Solution: in the 1C import handler, compare a hash of the significant fields before and after the update, and only update DATE_CHANGE when content has actually changed:
$oldHash = md5($oldElement['NAME'] . $oldElement['DETAIL_TEXT'] . implode(',', $oldProperties));
$newHash = md5($newElement['NAME'] . $newElement['DETAIL_TEXT'] . implode(',', $newProperties));
if ($oldHash !== $newHash) {
// Update with DATE_CHANGE modification
} else {
// Update stock/prices without triggering re-indexing
$DB->Query("UPDATE b_iblock_element SET TIMESTAMP_X = TIMESTAMP_X WHERE ID = {$id}");
}
Configuring MySQL FULLTEXT Indexes
The built-in Bitrix search uses MySQL FULLTEXT indexes on the b_search_content table:
# In my.cnf for InnoDB FULLTEXT
innodb_ft_min_token_size = 3
innodb_ft_stopword_table = 'mydb/my_stopwords'
ft_query_expansion_limit = 20
After changing ft_min_token_size, a full FULLTEXT re-index is required (OPTIMIZE TABLE b_search_content) — schedule this during a maintenance window.
Cleaning Up Stale Index Records
On live sites, b_search_content accumulates records for deleted elements — "garbage" that increases index size and slows down search:
-- Find records for deleted iblock elements
SELECT sc.ID, sc.PARAM1, sc.PARAM2
FROM b_search_content sc
LEFT JOIN b_iblock_element ie ON ie.ID = CAST(sc.PARAM1 AS UNSIGNED)

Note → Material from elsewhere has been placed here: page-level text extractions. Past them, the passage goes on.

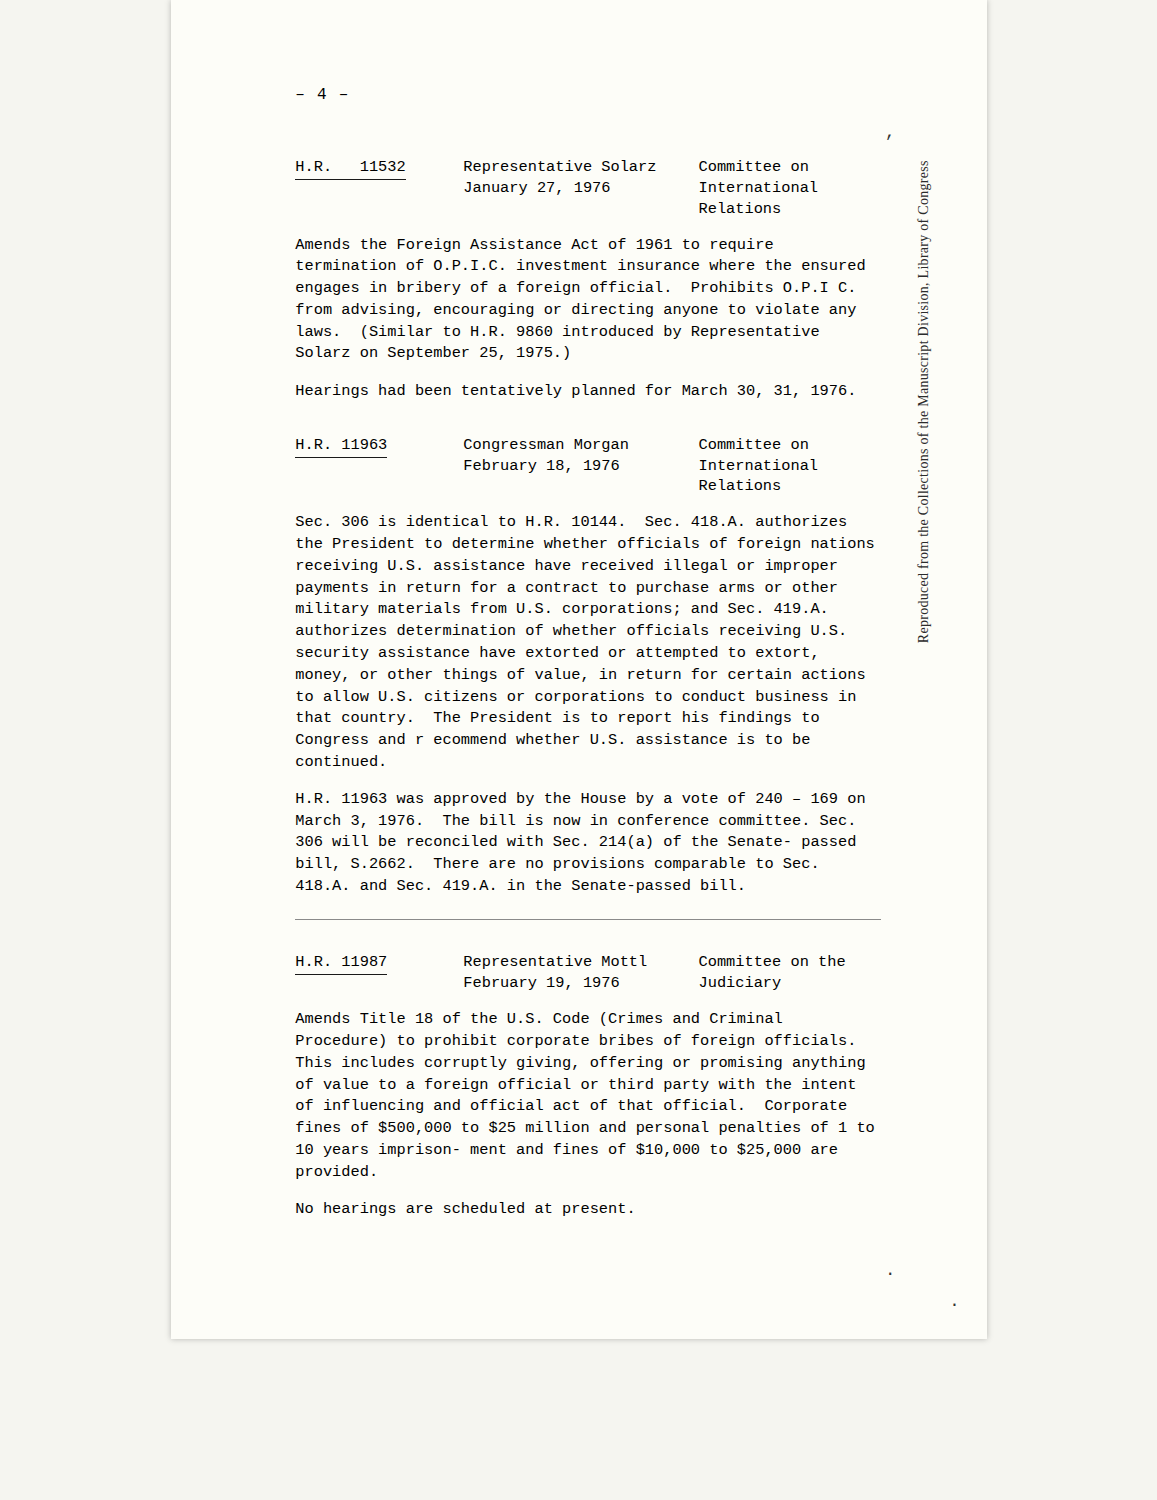Reproduced from the Collections of the Manuscript Division, Library of Congress
– 4 –
| H.R. 11532 | Representative Solarz January 27, 1976 | Committee on International Relations |
Amends the Foreign Assistance Act of 1961 to require termination of O.P.I.C. investment insurance where the ensured engages in bribery of a foreign official. Prohibits O.P.I C. from advising, encouraging or directing anyone to violate any laws. (Similar to H.R. 9860 introduced by Representative Solarz on September 25, 1975.)
Hearings had been tentatively planned for March 30, 31, 1976.
| H.R. 11963 | Congressman Morgan February 18, 1976 | Committee on International Relations |
Sec. 306 is identical to H.R. 10144. Sec. 418.A. authorizes the President to determine whether officials of foreign nations receiving U.S. assistance have received illegal or improper payments in return for a contract to purchase arms or other military materials from U.S. corporations; and Sec. 419.A. authorizes determination of whether officials receiving U.S. security assistance have extorted or attempted to extort, money, or other things of value, in return for certain actions to allow U.S. citizens or corporations to conduct business in that country. The President is to report his findings to Congress and r ecommend whether U.S. assistance is to be continued.
H.R. 11963 was approved by the House by a vote of 240 – 169 on March 3, 1976. The bill is now in conference committee. Sec. 306 will be reconciled with Sec. 214(a) of the Senate- passed bill, S.2662. There are no provisions comparable to Sec. 418.A. and Sec. 419.A. in the Senate-passed bill.
| H.R. 11987 | Representative Mottl February 19, 1976 | Committee on the Judiciary |
Amends Title 18 of the U.S. Code (Crimes and Criminal Procedure) to prohibit corporate bribes of foreign officials. This includes corruptly giving, offering or promising anything of value to a foreign official or third party with the intent of influencing and official act of that official. Corporate fines of $500,000 to $25 million and personal penalties of 1 to 10 years imprison- ment and fines of $10,000 to $25,000 are provided.
No hearings are scheduled at present.
,
.
.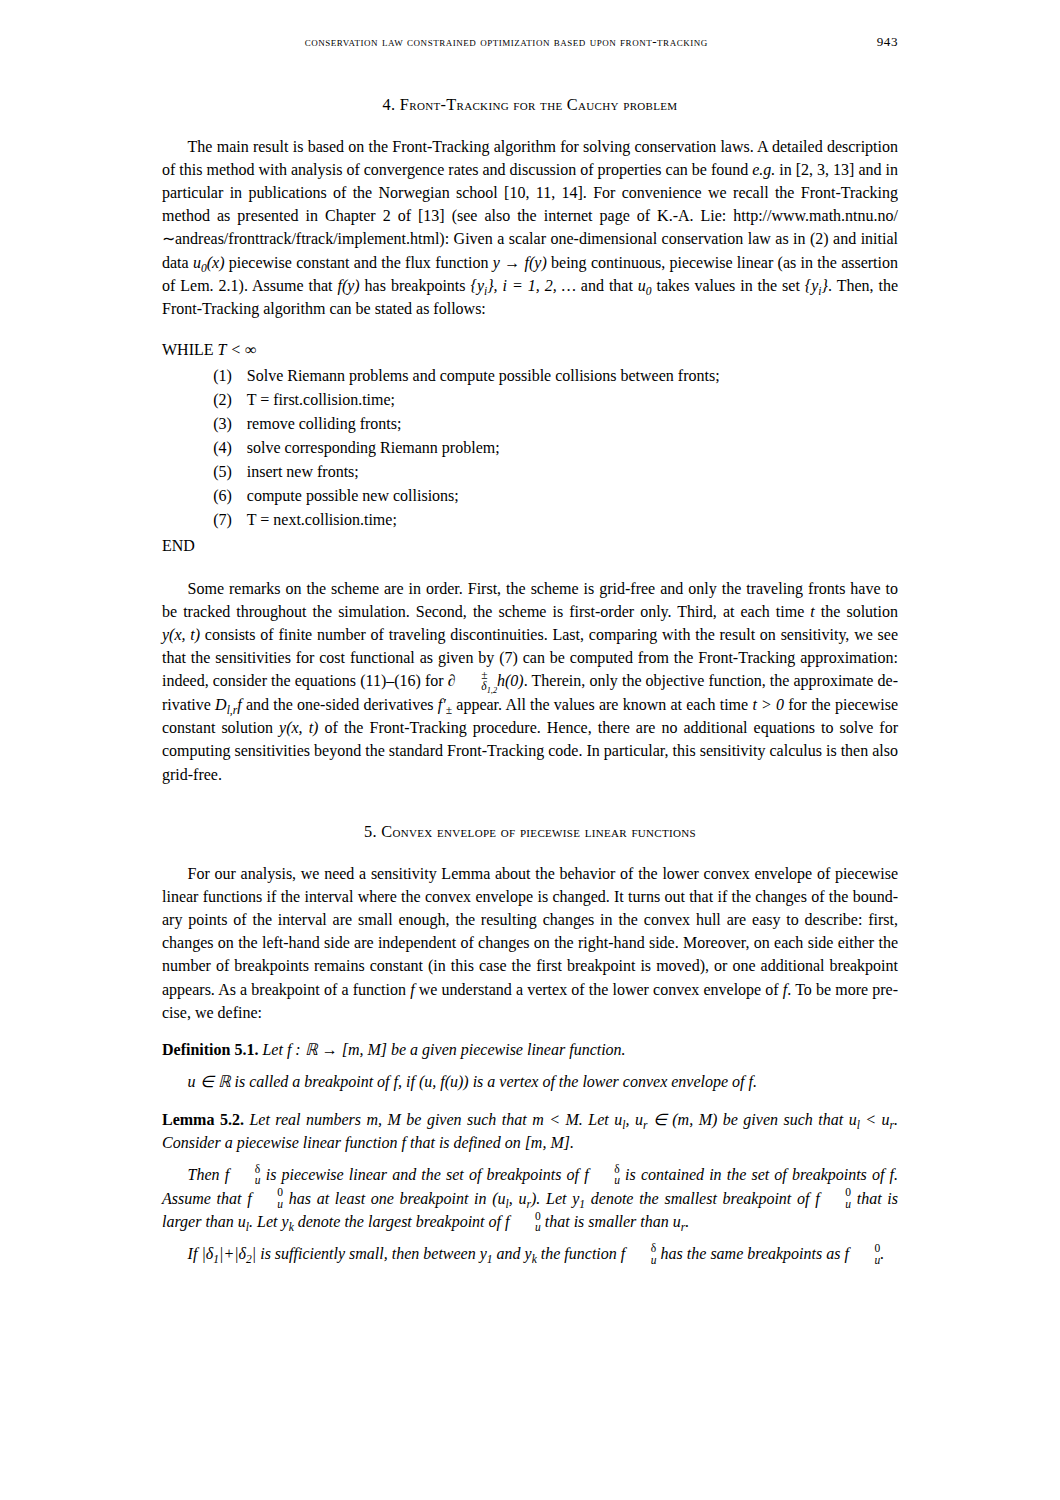conservation law constrained optimization based upon front-tracking 943
4. Front-Tracking for the Cauchy problem
The main result is based on the Front-Tracking algorithm for solving conservation laws. A detailed description of this method with analysis of convergence rates and discussion of properties can be found e.g. in [2, 3, 13] and in particular in publications of the Norwegian school [10, 11, 14]. For convenience we recall the Front-Tracking method as presented in Chapter 2 of [13] (see also the internet page of K.-A. Lie: http://www.math.ntnu.no/∼andreas/fronttrack/ftrack/implement.html): Given a scalar one-dimensional conservation law as in (2) and initial data u0(x) piecewise constant and the flux function y → f(y) being continuous, piecewise linear (as in the assertion of Lem. 2.1). Assume that f(y) has breakpoints {yi}, i = 1, 2, … and that u0 takes values in the set {yi}. Then, the Front-Tracking algorithm can be stated as follows:
WHILE T < ∞
(1) Solve Riemann problems and compute possible collisions between fronts;
(2) T = first.collision.time;
(3) remove colliding fronts;
(4) solve corresponding Riemann problem;
(5) insert new fronts;
(6) compute possible new collisions;
(7) T = next.collision.time;
END
Some remarks on the scheme are in order. First, the scheme is grid-free and only the traveling fronts have to be tracked throughout the simulation. Second, the scheme is first-order only. Third, at each time t the solution y(x, t) consists of finite number of traveling discontinuities. Last, comparing with the result on sensitivity, we see that the sensitivities for cost functional as given by (7) can be computed from the Front-Tracking approximation: indeed, consider the equations (11)–(16) for ∂±δ1,2h(0). Therein, only the objective function, the approximate derivative Dl,rf and the one-sided derivatives f′± appear. All the values are known at each time t > 0 for the piecewise constant solution y(x, t) of the Front-Tracking procedure. Hence, there are no additional equations to solve for computing sensitivities beyond the standard Front-Tracking code. In particular, this sensitivity calculus is then also grid-free.
5. Convex envelope of piecewise linear functions
For our analysis, we need a sensitivity Lemma about the behavior of the lower convex envelope of piecewise linear functions if the interval where the convex envelope is changed. It turns out that if the changes of the boundary points of the interval are small enough, the resulting changes in the convex hull are easy to describe: first, changes on the left-hand side are independent of changes on the right-hand side. Moreover, on each side either the number of breakpoints remains constant (in this case the first breakpoint is moved), or one additional breakpoint appears. As a breakpoint of a function f we understand a vertex of the lower convex envelope of f. To be more precise, we define:
Definition 5.1. Let f : ℝ → [m, M] be a given piecewise linear function.
u ∈ ℝ is called a breakpoint of f, if (u, f(u)) is a vertex of the lower convex envelope of f.
Lemma 5.2. Let real numbers m, M be given such that m < M. Let ul, ur ∈ (m, M) be given such that ul < ur. Consider a piecewise linear function f that is defined on [m, M].
Then fδu is piecewise linear and the set of breakpoints of fδu is contained in the set of breakpoints of f. Assume that f0 u has at least one breakpoint in (ul, ur). Let y1 denote the smallest breakpoint of f0 u that is larger than ul. Let yk denote the largest breakpoint of f0 u that is smaller than ur.
If |δ1|+|δ2| is sufficiently small, then between y1 and yk the function fδu has the same breakpoints as f0 u.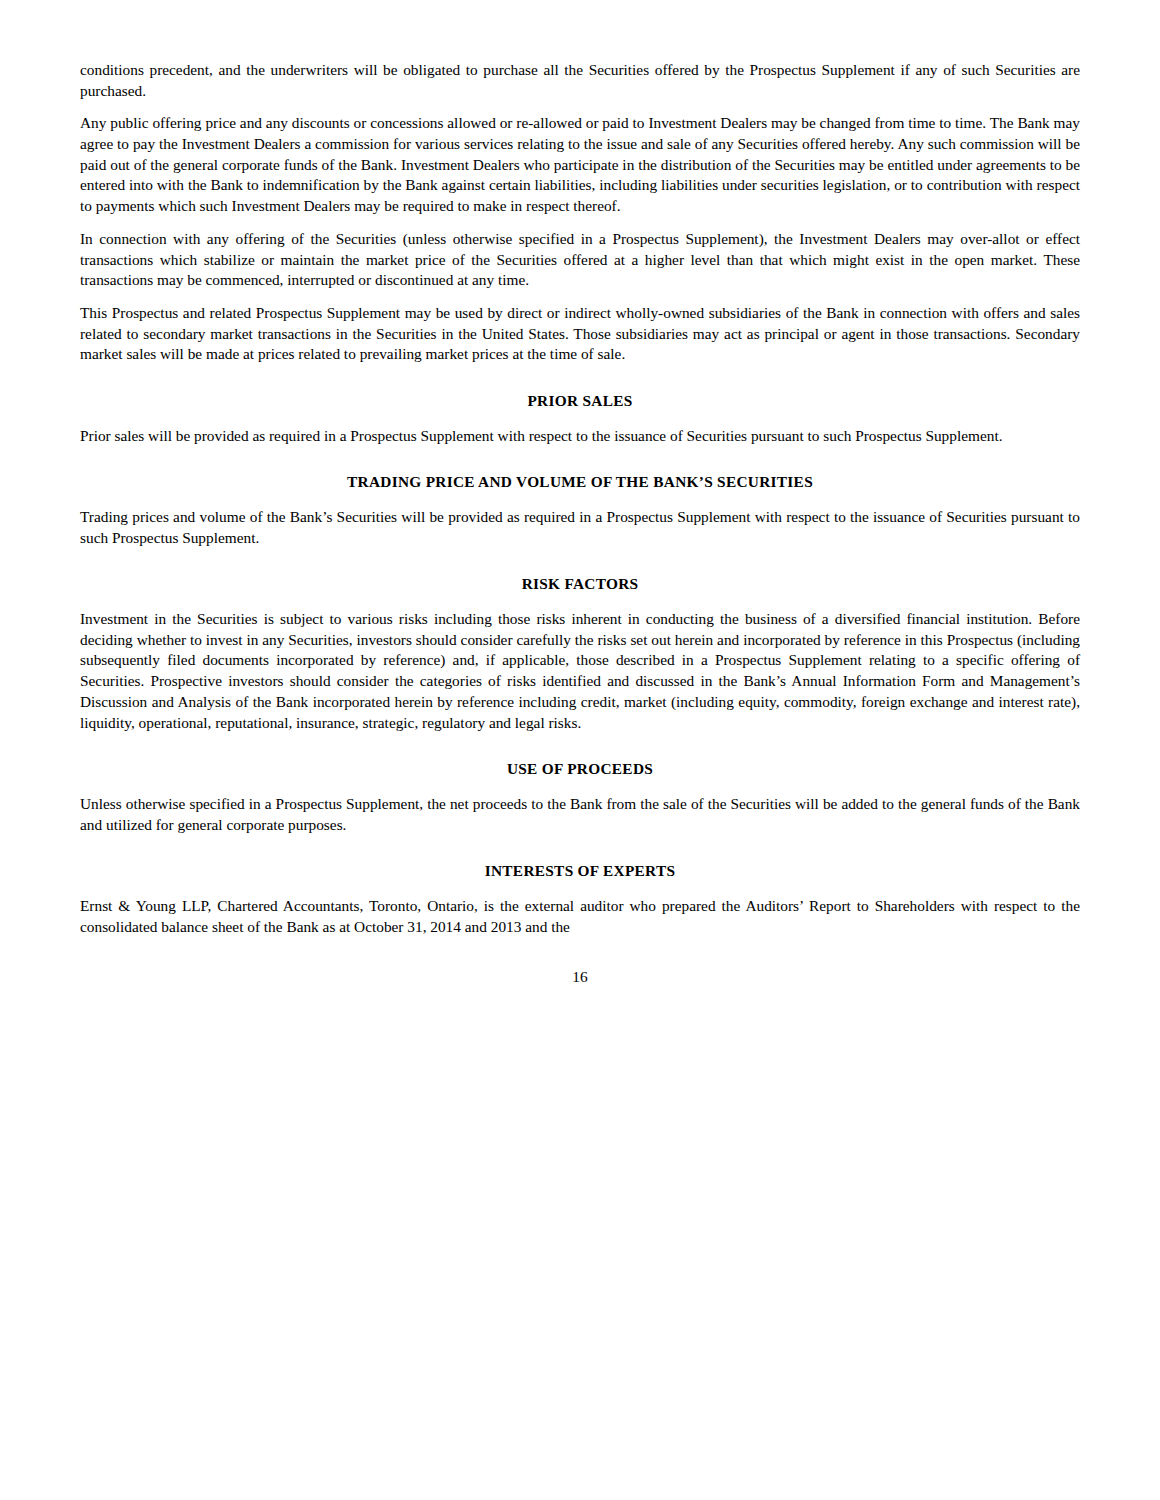conditions precedent, and the underwriters will be obligated to purchase all the Securities offered by the Prospectus Supplement if any of such Securities are purchased.
Any public offering price and any discounts or concessions allowed or re-allowed or paid to Investment Dealers may be changed from time to time. The Bank may agree to pay the Investment Dealers a commission for various services relating to the issue and sale of any Securities offered hereby. Any such commission will be paid out of the general corporate funds of the Bank. Investment Dealers who participate in the distribution of the Securities may be entitled under agreements to be entered into with the Bank to indemnification by the Bank against certain liabilities, including liabilities under securities legislation, or to contribution with respect to payments which such Investment Dealers may be required to make in respect thereof.
In connection with any offering of the Securities (unless otherwise specified in a Prospectus Supplement), the Investment Dealers may over-allot or effect transactions which stabilize or maintain the market price of the Securities offered at a higher level than that which might exist in the open market. These transactions may be commenced, interrupted or discontinued at any time.
This Prospectus and related Prospectus Supplement may be used by direct or indirect wholly-owned subsidiaries of the Bank in connection with offers and sales related to secondary market transactions in the Securities in the United States. Those subsidiaries may act as principal or agent in those transactions. Secondary market sales will be made at prices related to prevailing market prices at the time of sale.
PRIOR SALES
Prior sales will be provided as required in a Prospectus Supplement with respect to the issuance of Securities pursuant to such Prospectus Supplement.
TRADING PRICE AND VOLUME OF THE BANK’S SECURITIES
Trading prices and volume of the Bank’s Securities will be provided as required in a Prospectus Supplement with respect to the issuance of Securities pursuant to such Prospectus Supplement.
RISK FACTORS
Investment in the Securities is subject to various risks including those risks inherent in conducting the business of a diversified financial institution. Before deciding whether to invest in any Securities, investors should consider carefully the risks set out herein and incorporated by reference in this Prospectus (including subsequently filed documents incorporated by reference) and, if applicable, those described in a Prospectus Supplement relating to a specific offering of Securities. Prospective investors should consider the categories of risks identified and discussed in the Bank’s Annual Information Form and Management’s Discussion and Analysis of the Bank incorporated herein by reference including credit, market (including equity, commodity, foreign exchange and interest rate), liquidity, operational, reputational, insurance, strategic, regulatory and legal risks.
USE OF PROCEEDS
Unless otherwise specified in a Prospectus Supplement, the net proceeds to the Bank from the sale of the Securities will be added to the general funds of the Bank and utilized for general corporate purposes.
INTERESTS OF EXPERTS
Ernst & Young LLP, Chartered Accountants, Toronto, Ontario, is the external auditor who prepared the Auditors’ Report to Shareholders with respect to the consolidated balance sheet of the Bank as at October 31, 2014 and 2013 and the
16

WHERE sc.MODULE_ID = 'iblock'
AND ie.ID IS NULL
LIMIT 10000;
Delete in batches of 1,000 records via an agent or cron script — never run a single DELETE on 100,000 records in production.
Monitoring Search Quality
After optimization, configure logging of search queries that return zero results:
SELECT QUERY, SITE_ID, RESULT_COUNT, DATE_SEARCH
FROM b_search_log
WHERE RESULT_COUNT = 0
ORDER BY DATE_SEARCH DESC
LIMIT 100;
Queries with zero results are a signal to expand content, add synonyms, or migrate to morphological search.
Migrating to Elasticsearch
If the built-in search cannot meet quality or performance requirements — migrate to Elasticsearch via the intec.search module or a custom integration. This is a separate service, but diagnostics and recommendations are provided as part of this engagement.
Result
Optimizing indexing parameters and the incremental indexing strategy reduces full catalog traversal time by 50–80%, brings agent load down to a level that does not impact primary requests, and improves search result quality through stop-word configuration and minimum token length tuning.